Confusion about backward of clamp operation

Mirocos · January 8, 2023, 9:44am

    torch::Tensor t = torch::tensor(0.0 , torch::kFloat32);
    t.requires_grad_(true);
    std::vector<float> data{ -0.2, 0.3, 0.4, -0.1, -0.2, -0.2 };
    torch::Tensor a = torch::from_blob(data.data(), { 2, 3 }, torch::kFloat32);
    a.requires_grad_(true);
    auto mr = torch::clamp(a, t);
    mr.backward(torch::ones_like(mr));

    LOG(INFO) << t.grad();
    LOG(INFO) << a.grad();

I what to figure out the gradient of second parameter in clamp function.
And I have above code, dmrdt equals to 4 which looks like its gradient equals to the number of element that less than t(0.0).
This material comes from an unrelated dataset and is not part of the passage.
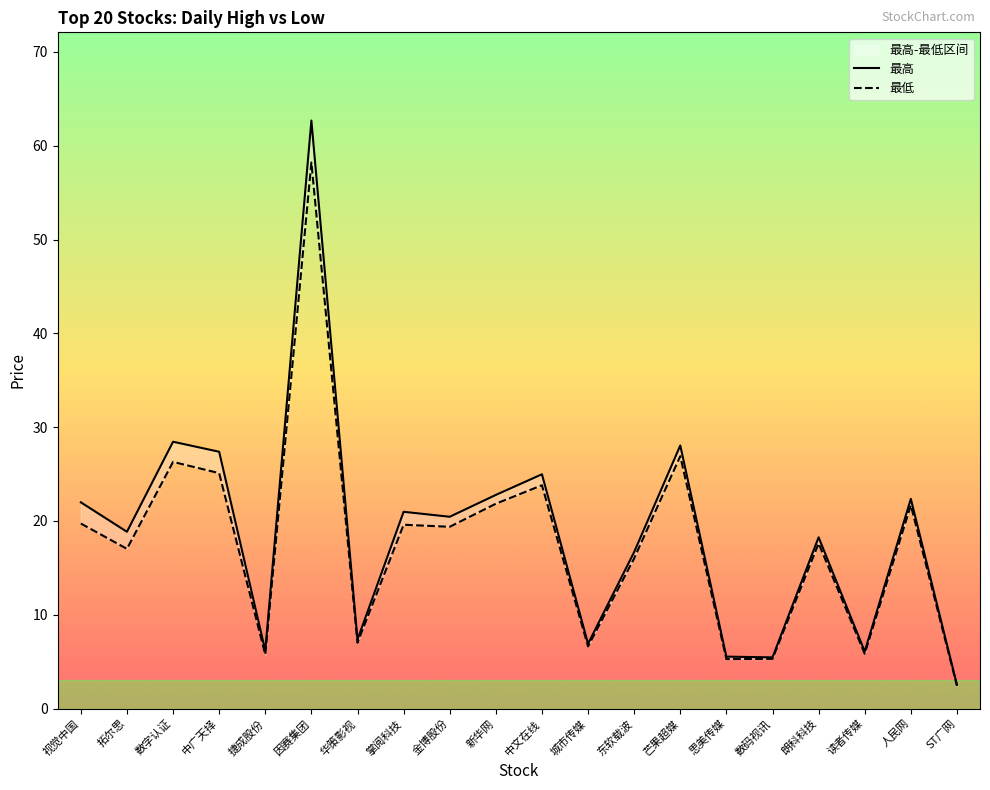

Reading right to left, extract all data points from this chart.

最高: 2.5	22.4	6.1	18.3	5.5	5.5	28.1	16.7	6.9	25.0	22.8	20.4	21.0	7.4	62.7	6.2	27.4	28.4	18.9	22.0
最低: 2.4	21.7	5.8	17.6	5.3	5.3	26.9	16.0	6.6	23.8	21.8	19.4	19.6	7.0	58.2	5.8	25.1	26.3	17.0	19.7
I didn’t not found any souce code of torch::clamp in LibTorch, but only thing I cound found is something in Python style. It seems the blow code do not return the gradient of second parameter or third parameter.

class Clamp(Function):

    @staticmethod
    def forward(ctx, i, min_val, max_val):
        ctx._mask = (i.ge(min_val) * i.le(max_val))
        return i.clamp(min_val, max_val)

    @staticmethod
    def backward(ctx, grad_output):
        mask = Variable(ctx._mask.type_as(grad_output.data))
        return grad_output * mask, None, None

So what confused me is that how LibTorch produce the gradient of dmrdt?

ptrblck · January 8, 2023, 9:30pm

I think the derivative is defined here and this comment might be relevant:

For clamp, gradient is not defined at the boundaries. But empirically it’s helpful to be able to get gradient on min and max, so we return the subgradient 1 for these cases.